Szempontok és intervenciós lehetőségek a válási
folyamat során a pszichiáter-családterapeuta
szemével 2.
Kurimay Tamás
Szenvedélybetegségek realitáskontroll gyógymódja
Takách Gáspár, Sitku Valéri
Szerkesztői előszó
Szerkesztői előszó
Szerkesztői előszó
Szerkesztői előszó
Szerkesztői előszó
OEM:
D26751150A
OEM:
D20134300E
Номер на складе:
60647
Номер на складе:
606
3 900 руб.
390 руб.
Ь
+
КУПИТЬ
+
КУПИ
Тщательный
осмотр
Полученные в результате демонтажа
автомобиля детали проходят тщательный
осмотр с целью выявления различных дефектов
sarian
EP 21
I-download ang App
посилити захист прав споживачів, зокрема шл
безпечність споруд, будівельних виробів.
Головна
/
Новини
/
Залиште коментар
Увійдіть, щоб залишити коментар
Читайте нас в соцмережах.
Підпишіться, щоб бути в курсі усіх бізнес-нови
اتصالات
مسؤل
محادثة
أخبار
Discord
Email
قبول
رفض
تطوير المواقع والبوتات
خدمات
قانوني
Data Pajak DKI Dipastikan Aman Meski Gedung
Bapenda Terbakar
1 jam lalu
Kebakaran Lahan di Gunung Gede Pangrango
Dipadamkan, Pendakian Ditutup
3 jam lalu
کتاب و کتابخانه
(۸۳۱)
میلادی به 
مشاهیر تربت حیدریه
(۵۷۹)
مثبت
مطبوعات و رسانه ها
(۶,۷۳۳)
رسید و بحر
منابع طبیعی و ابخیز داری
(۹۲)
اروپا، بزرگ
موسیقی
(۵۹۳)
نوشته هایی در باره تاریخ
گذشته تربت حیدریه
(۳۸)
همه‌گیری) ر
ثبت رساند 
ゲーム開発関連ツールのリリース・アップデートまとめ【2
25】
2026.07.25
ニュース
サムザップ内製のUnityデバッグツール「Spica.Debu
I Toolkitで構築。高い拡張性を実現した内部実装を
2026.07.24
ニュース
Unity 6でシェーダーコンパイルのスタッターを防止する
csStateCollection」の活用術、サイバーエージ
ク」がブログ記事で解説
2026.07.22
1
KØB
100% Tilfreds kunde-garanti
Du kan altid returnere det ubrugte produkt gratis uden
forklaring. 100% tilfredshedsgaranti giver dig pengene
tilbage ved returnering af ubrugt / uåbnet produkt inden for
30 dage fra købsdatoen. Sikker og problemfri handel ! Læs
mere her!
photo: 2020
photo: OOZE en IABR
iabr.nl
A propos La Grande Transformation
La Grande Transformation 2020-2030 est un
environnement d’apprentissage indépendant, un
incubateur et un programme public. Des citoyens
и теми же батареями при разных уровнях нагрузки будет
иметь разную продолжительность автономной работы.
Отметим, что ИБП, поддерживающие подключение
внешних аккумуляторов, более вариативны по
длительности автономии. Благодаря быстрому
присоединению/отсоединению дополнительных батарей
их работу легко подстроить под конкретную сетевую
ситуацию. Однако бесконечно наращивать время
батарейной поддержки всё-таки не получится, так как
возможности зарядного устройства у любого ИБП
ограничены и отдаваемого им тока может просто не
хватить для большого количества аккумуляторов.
■ ■ ■ ■ ■ ■ ■
Reproduce all of the lines above, character for character.

**Response box**
Szempontok és intervenciós lehetőségek a válási
folyamat során a pszichiáter-családterapeuta
szemével 2.
Kurimay Tamás
Szenvedélybetegségek realitáskontroll gyógymódja
Takách Gáspár, Sitku Valéri
Szerkesztői előszó
Szerkesztői előszó
Szerkesztői előszó
Szerkesztői előszó
Szerkesztői előszó
OEM:
D26751150A
OEM:
D20134300E
Номер на складе:
60647
Номер на складе:
606
3 900 руб.
390 руб.
Ь
+
КУПИТЬ
+
КУПИ
Тщательный
осмотр
Полученные в результате демонтажа
автомобиля детали проходят тщательный
осмотр с целью выявления различных дефектов
sarian
EP 21
I-download ang App
посилити захист прав споживачів, зокрема шл
безпечність споруд, будівельних виробів.
Головна
/
Новини
/
Залиште коментар
Увійдіть, щоб залишити коментар
Читайте нас в соцмережах.
Підпишіться, щоб бути в курсі усіх бізнес-нови
اتصالات
مسؤل
محادثة
أخبار
Discord
Email
قبول
رفض
تطوير المواقع والبوتات
خدمات
قانوني
Data Pajak DKI Dipastikan Aman Meski Gedung
Bapenda Terbakar
1 jam lalu
Kebakaran Lahan di Gunung Gede Pangrango
Dipadamkan, Pendakian Ditutup
3 jam lalu
کتاب و کتابخانه
(۸۳۱)
میلادی به 
مشاهیر تربت حیدریه
(۵۷۹)
مثبت
مطبوعات و رسانه ها
(۶,۷۳۳)
رسید و بحر
منابع طبیعی و ابخیز داری
(۹۲)
اروپا، بزرگ
موسیقی
(۵۹۳)
نوشته هایی در باره تاریخ
گذشته تربت حیدریه
(۳۸)
همه‌گیری) ر
ثبت رساند 
ゲーム開発関連ツールのリリース・アップデートまとめ【2
25】
2026.07.25
ニュース
サムザップ内製のUnityデバッグツール「Spica.Debu
I Toolkitで構築。高い拡張性を実現した内部実装を
2026.07.24
ニュース
Unity 6でシェーダーコンパイルのスタッターを防止する
csStateCollection」の活用術、サイバーエージ
ク」がブログ記事で解説
2026.07.22
1
KØB
100% Tilfreds kunde-garanti
Du kan altid returnere det ubrugte produkt gratis uden
forklaring. 100% tilfredshedsgaranti giver dig pengene
tilbage ved returnering af ubrugt / uåbnet produkt inden for
30 dage fra købsdatoen. Sikker og problemfri handel ! Læs
mere her!
photo: 2020
photo: OOZE en IABR
iabr.nl
A propos La Grande Transformation
La Grande Transformation 2020-2030 est un
environnement d’apprentissage indépendant, un
incubateur et un programme public. Des citoyens
и теми же батареями при разных уровнях нагрузки будет
иметь разную продолжительность автономной работы.
Отметим, что ИБП, поддерживающие подключение
внешних аккумуляторов, более вариативны по
длительности автономии. Благодаря быстрому
присоединению/отсоединению дополнительных батарей
их работу легко подстроить под конкретную сетевую
ситуацию. Однако бесконечно наращивать время
батарейной поддержки всё-таки не получится, так как
возможности зарядного устройства у любого ИБП
ограничены и отдаваемого им тока может просто не
хватить для большого количества аккумуляторов.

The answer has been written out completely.